In this interview with Lex Fridman, Bill Ackman describes his experience turning around General Growth Properties through bankruptcy. He emphasizes the importance of independent analysis and learning the basics over relying solely on conventional wisdom and expertise. He highlights the positive outcome for all stakeholders involved and credits his success to studying a book on distressed investing.
Here’s an excerpt from the interview:
Ackman: Next thing you know, I’m invited on the board of the company, and the board is talking about the old equity of general growth. Old equity is what you talk about, “The shareholders are getting wiped out.”
I said, “No, no, no. This board represents the current equity of the company and I’m a major shareholder. John’s a major shareholder. There’s plenty of asset value here. This company should be able to be restructured for the benefit of shareholders.”
And we led a restructuring for the benefit of shareholders, and it took, let’s say eight months. And the company emerged from Chapter 11.
We made an incremental investment into the company, and the shareholders kept the vast majority of their investment. All the creditors got their face amount of their investment par plus accrued interest, and it was a great outcome. All the employees kept their jobs, the mall stayed open, there was no liquidation.
The bankruptcy system worked the way it should. I was in court all the time and the first meeting with the judge, the judge is like, “Look, this would never have happened were it not for a financial crisis.”

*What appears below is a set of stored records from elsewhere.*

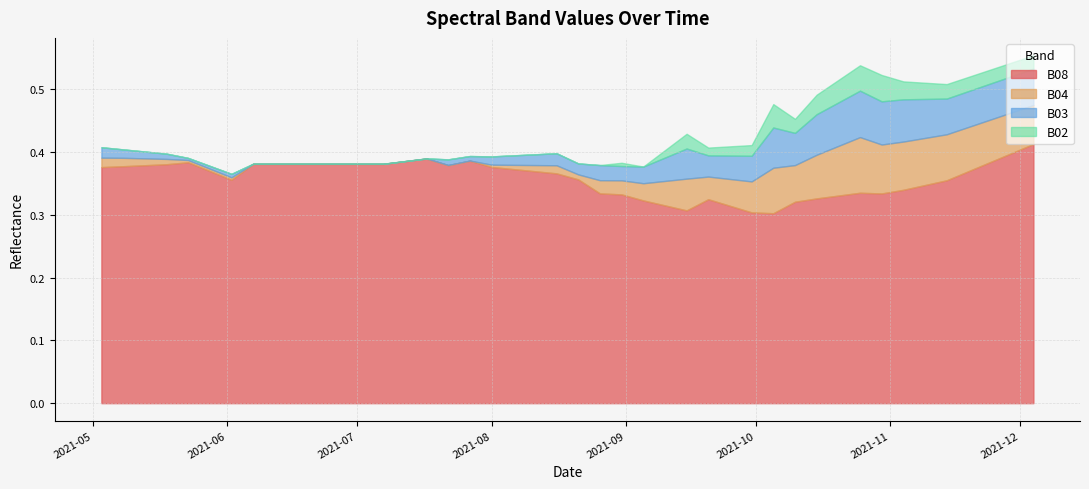

Which label corresponds to the largest value in the chart?

2021-12-04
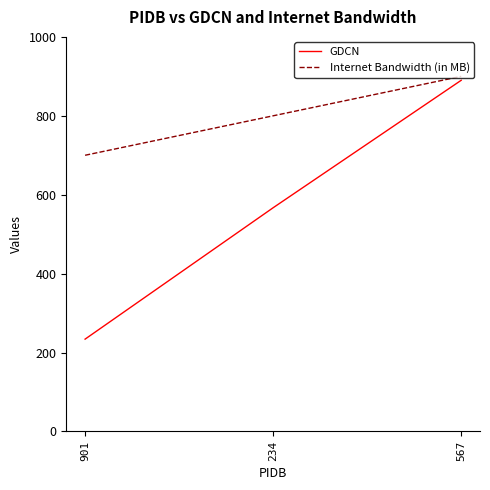

Which category has the lowest value across all series?

901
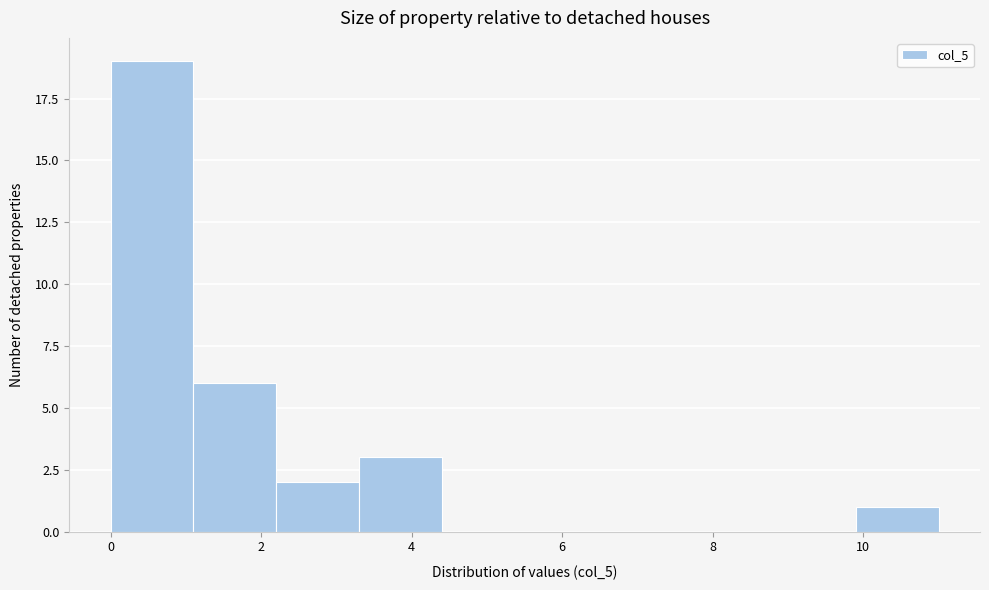

Which range on the x-axis has the tallest bar?

0.0 to 1.1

And once the judge said that, I knew we were going to be fine, because the company had really not done anything fundamentally wrong, maybe a little too aggressive in how they borrowed money. And stock went from 34 cents to $31 a share.
Fridman: What gave you confidence through that? Went to a penny stock, and I’m sure you were getting a lot of naysayers and people saying that, “This is crazy.”
Ackman: It’s the same thing. You just do the work. We got a lot of pushback from our investors actually because we had never invested in a bankrupt company before. It’s a field called distressed investing, and they’re dedicated distressed investors and we weren’t considered one of them. “Bill, what are you doing? You don’t know anything about distressed investing. You don’t know anything about bankruptcy investing.” But I can read.
Fridman: And you learned.
Ackman: And I learned. And it sometimes is very helpful not to be a practitioner, an expert in something because you get used to the conventional wisdom. And so we just abstractly stepped back and look at the facts and it was just a really interesting setup for one of the best investments we ever made.
Fridman: How hard is it to learn some of the legal aspects of this? Like you mentioned bankruptcy code. I imagine is very dense language and dense ideas and loopholes and all that kind of stuff. If you’re just stepping in and you’ve never done distressed investing, how hard is it to figure out?
Ackman: It’s not that hard. No, it’s not that hard.
Fridman: Okay.
Ackman: I literally read a book on distressed investing. Ben Branch or something on distressed investing.
Fridman: You were able to pick up the intuition from that. Just all the basic skills involved, the basic facts to know, all that kind of stuff?
Ackman: Most of the world’s knowledge has already been written somewhere.